Todo ese traqueteo no fue fácil. Sobre todo en Italia. Aún no era mayor de edad cuando Benito Mussolini encabezó la marcha sobre Roma en 1922 enamorando al rey Víctor Manuel III, quien le pidió un “gobierno de orden”. Tras la Primera Guerra Mundial llegaría, esa Italia con sindicalismo revolucionario quedaría en las sucias manos del Duce. Pese a la censura y la persecución, Pavese fundó y comandó la editorial Einaudi y escribió sin parar, hasta que, por algunos de sus textos antifascistas, fue confinado en un pueblo de Calabria donde todos los días tenía que pasar por la comisaría. Corría el año 1935 y en esas caminatas tristes y llenas de bronca hacia la dependencia policial entendió, casi como una revelación, el poder de sus palabras.

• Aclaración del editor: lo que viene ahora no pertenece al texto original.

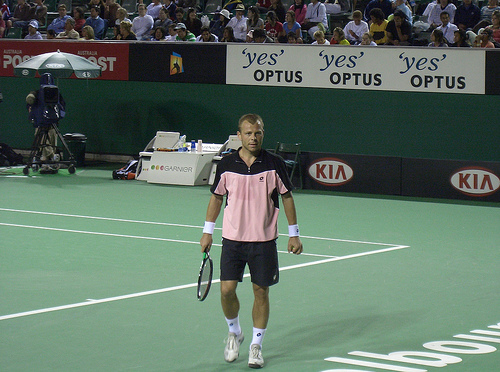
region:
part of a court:
[345, 290, 397, 340]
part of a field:
[330, 290, 365, 322]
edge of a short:
[252, 274, 278, 293]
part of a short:
[245, 242, 264, 259]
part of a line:
[89, 280, 132, 316]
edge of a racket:
[184, 260, 211, 307]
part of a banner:
[422, 134, 482, 206]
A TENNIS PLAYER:
[191, 108, 308, 370]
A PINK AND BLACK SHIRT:
[191, 146, 296, 248]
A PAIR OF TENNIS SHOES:
[201, 330, 289, 369]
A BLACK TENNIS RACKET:
[194, 226, 220, 310]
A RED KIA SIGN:
[300, 144, 375, 195]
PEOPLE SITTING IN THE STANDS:
[146, 4, 421, 47]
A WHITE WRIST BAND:
[194, 210, 222, 242]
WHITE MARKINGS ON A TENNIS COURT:
[1, 199, 192, 331]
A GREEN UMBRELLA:
[9, 46, 114, 89]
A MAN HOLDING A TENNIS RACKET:
[124, 103, 372, 368]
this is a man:
[192, 122, 290, 365]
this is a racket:
[193, 257, 214, 302]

Un año después llegó Trabajar cansa, su primer libro de poesía, una bomba literaria que fue mejor leída en 1943, cuando publicó una reedición corregida y aumentada. La sensibilidad de este poemario no es netamente festiva. Toda empatía necesita también posarse sobre los pesares, la angustia, las injusticias. Pavese no sólo vivió las dos Guerras —muchos de sus amigos murieron en la Segunda—, también fue testigo de un siglo XX desbordado de crueldad donde el hombre mataba al hombre para extender sus fronteras. Eso lo convertía en alguien triste, sí, pero también en alguien que necesitaba nombrarlo todo de nuevo, abrazar el mundo con el lenguaje para cambiarlo. Y la mejor forma que encontró para hacerlo fue la poesía. Mejor dicho: vivir poéticamente.

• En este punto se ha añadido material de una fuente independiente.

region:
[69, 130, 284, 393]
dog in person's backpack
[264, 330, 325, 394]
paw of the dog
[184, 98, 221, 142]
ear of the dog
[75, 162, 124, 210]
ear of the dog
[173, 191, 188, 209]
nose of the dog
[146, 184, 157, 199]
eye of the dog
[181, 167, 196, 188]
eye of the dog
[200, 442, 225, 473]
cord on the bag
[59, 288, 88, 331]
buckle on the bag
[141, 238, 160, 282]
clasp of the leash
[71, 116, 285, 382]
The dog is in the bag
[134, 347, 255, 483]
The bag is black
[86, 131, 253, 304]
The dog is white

Escribe Eugenio P. Castelli: “Necesitado, por un evidente egocentrismo, de ser alguien no común, de concretarse en una personalidad no mediocre, la obra literaria se lo ofrece en esa materialización existencial de sus personajes, quizás más que en el mismo éxito literario. De allí que, poco a poco, ante cada experiencia vital frustrada, ante cada choque sufrido en sus periódicos y constantes intentos de aproximación a la realidad cotidiana, en sus desesperados reclamos de una comunicación espiritual, como en el campo de las relaciones amorosas o el de las vinculaciones sociales, el escritor vaya asumiendo, cada vez con mayor empeño, el oficio de poeta, que quiere convertir en sinónimo de oficio de vivir”.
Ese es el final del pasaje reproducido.